3. The Word of God and Prayer.

Finally, in this lesson we notice two interesting secrets, that will help us, as we seek to persever in the Christian kife, and to be in heaven. Here they are:

* READ THE BIBLE. This is a terrifying verse. God sees right into our hearts. His word pierces us right to the very soul. He sees our thoughts, and he knows the real motives behind our words and our actions. You cannot hide anything from God. So, bearing in mind that God knows us inside out, how will we make sure that we do not miss entering into his rest? (After all. That is the point of this passage):

Believe. 3:12, 15.Take care, brothers, lest there be in any of you an evil, unbelieving heart, leading you to fall away from the living God… 15 As it is said, “Today, if you hear his voice, do not harden your hearts as in the rebellion.” Please bear in mind that these words are spoken to professing Christians.
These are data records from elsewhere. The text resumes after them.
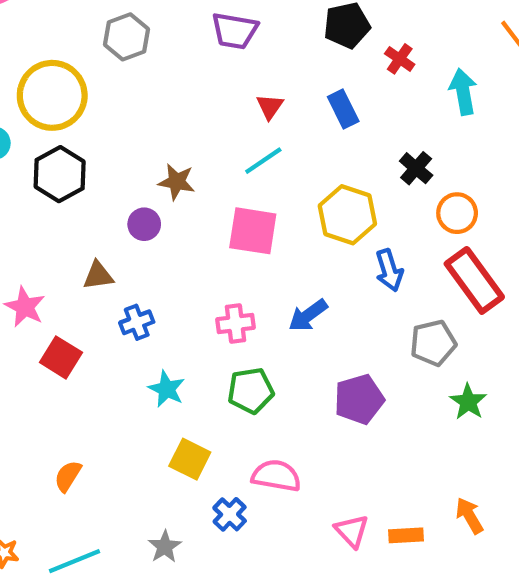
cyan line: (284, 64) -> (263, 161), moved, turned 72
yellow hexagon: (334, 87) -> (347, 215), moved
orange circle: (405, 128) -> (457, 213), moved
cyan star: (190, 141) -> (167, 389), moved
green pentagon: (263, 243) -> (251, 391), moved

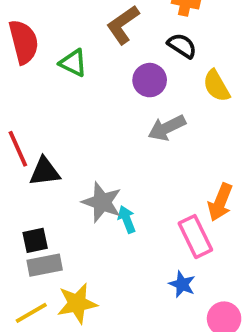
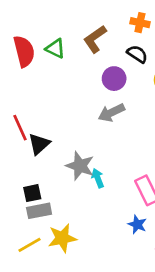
green triangle: (73, 63) -> (55, 49), moved
gray arrow: (167, 128) -> (111, 113), moved
black triangle: (45, 172) -> (39, 144), turned -35

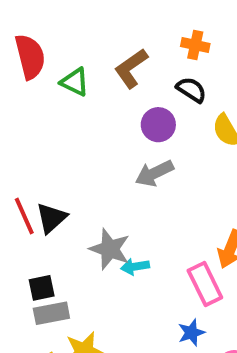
red semicircle: (24, 51) -> (30, 57), moved
red line: (20, 128) -> (24, 216), moved
cyan arrow: (98, 178) -> (135, 267), turned -78
blue star: (137, 224) -> (191, 333), turned 30

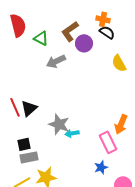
black semicircle: (191, 90) -> (107, 32), moved
purple circle: (158, 125) -> (84, 43), moved
gray arrow: (154, 173) -> (56, 61), moved

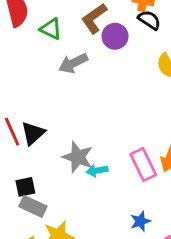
pink rectangle: (108, 142) -> (143, 165), moved
gray rectangle: (29, 157) -> (33, 206), turned 36

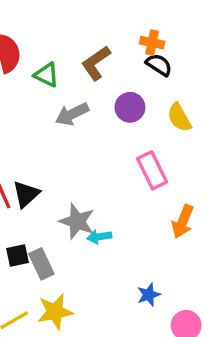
purple circle: (115, 36) -> (130, 107), moved
pink rectangle: (143, 165) -> (152, 170), moved
gray rectangle: (33, 206) -> (41, 264), moved, turned 40

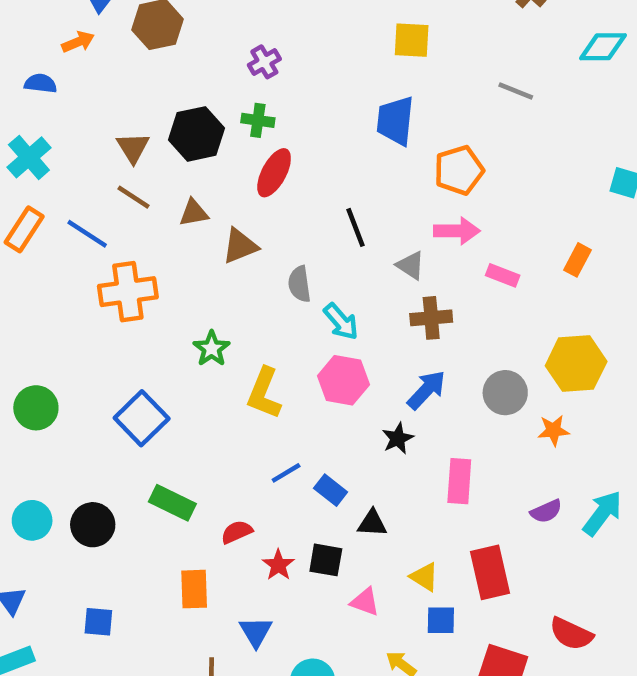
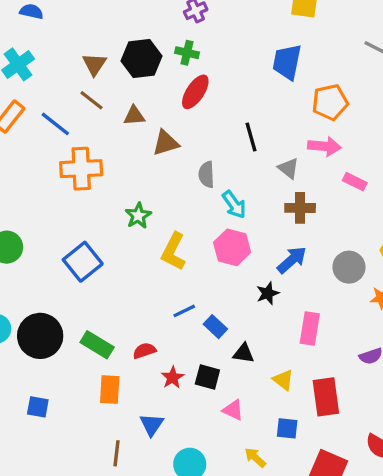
green rectangle: (172, 503) -> (97, 345), moved
black circle: (93, 525) -> (40, 336), size x1.4
yellow triangle: (424, 577) -> (283, 380), moved

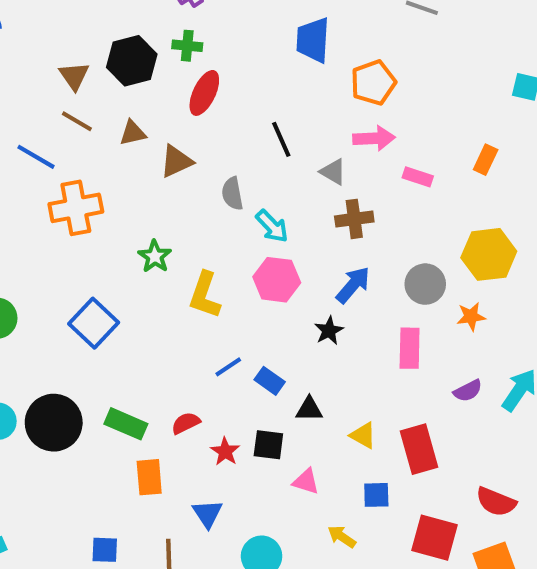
pink rectangle: (310, 328) -> (410, 348), moved
blue square: (38, 407) -> (105, 550), moved

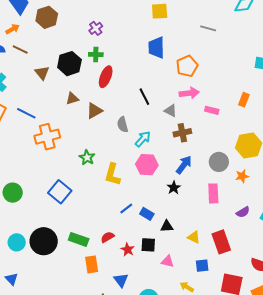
brown line: (77, 121) -> (20, 49), moved
cyan arrow: (272, 226) -> (143, 139), turned -90

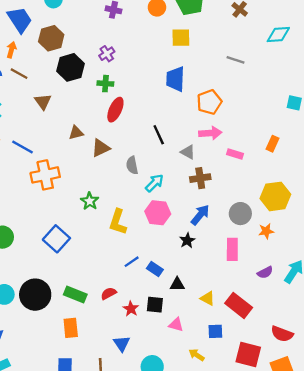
orange arrow: (13, 29) -> (11, 50), turned -48
black hexagon: (69, 64) -> (71, 67), moved
red rectangle: (221, 242) -> (239, 305), turned -35
orange rectangle: (92, 264) -> (71, 328), moved

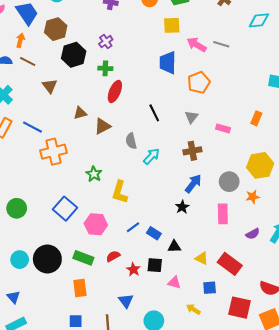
pink arrow: (210, 133) -> (197, 45), moved, turned -144
gray triangle: (188, 152) -> (191, 117), moved, turned 40
pink hexagon: (158, 213) -> (96, 224), moved

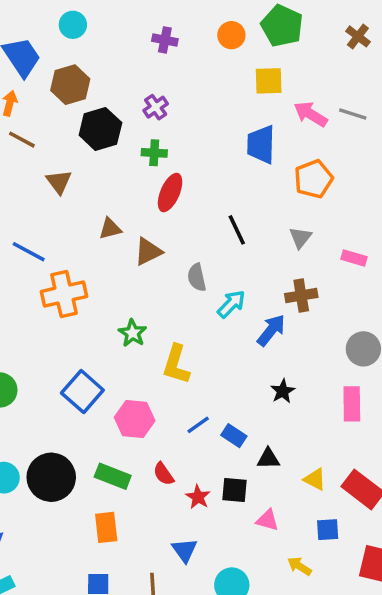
blue arrow: (193, 184) -> (271, 330), moved
red semicircle: (113, 256) -> (164, 474), turned -96

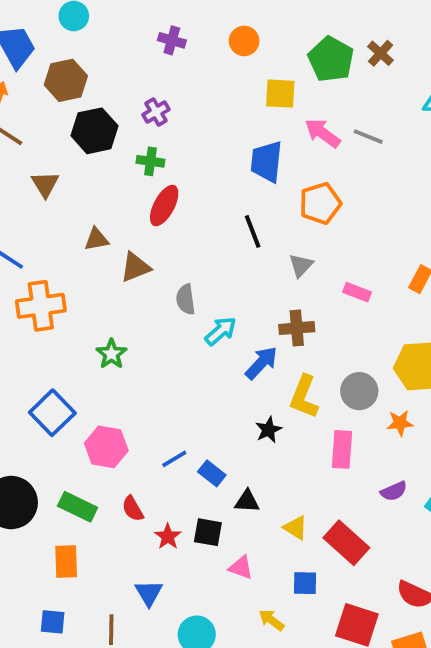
green pentagon: (282, 26) -> (331, 59), moved
black line: (237, 230) -> (253, 231), moved
yellow L-shape: (176, 364) -> (304, 397), moved

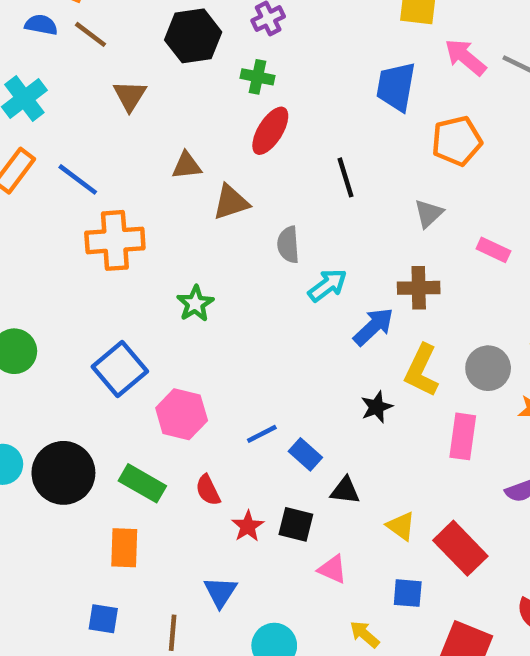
black line: (253, 231) -> (345, 177), moved

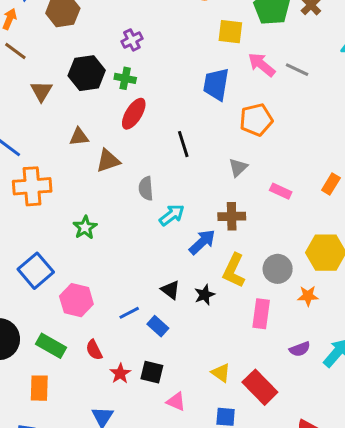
black hexagon: (193, 36) -> (87, 73), moved
black triangle: (345, 491) -> (170, 290), moved, turned 30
Be Diligent. 4:1. Therefore, while the promise of entering his rest still stands, let us fear lest any of you should seem to have failed to reach it. We are to FEAR lest we miss out on our heavenly rest. It must give us some concern. Take nothing for granted.

Be Aware of the Condition of your Heart. 4:15. As it is said, “Today, if you hear his voice, do not harden your hearts as in the rebellion.” Are they? Are our hearts hardened to God’s Word?

Act Today. In your marking Bible, mark or underline every time the text we have been studying uses the word TODAY. All we have is today. Yesterday is over and gone, and will never be regained. Tomorrow may never come. Right now, while we still have time, repent, return to the Lord, for we cannot fool God. His Word has penetrated into our hearts and shown us exactly what is in there.

* PRAY. The Hebrew author is at pains to inform us that there is one of us, someone who has been tempted just like we are being tempted, and who has already made it there, who is already in God’s promised REST and that One is Jesus. Everything that we are experiencing, he has already experienced, and he is comletely trustworthy. We can come to him with our troubles and problems.

Hebrews 4:14-16 14 Seeing then that we have a great High Priest who has passed through the heavens, Jesus the Son of God, let us hold fast our confession. 15 For we do not have a High Priest who cannot sympathize with our weaknesses, but was in all points tempted as we are, yet without sin. 16 Let us therefore come boldly to the throne of grace, that we may obtain mercy and find grace to help in time of need.

So there’s really no secret after all. To make sure that we are persevering, we must read the Bible and pray!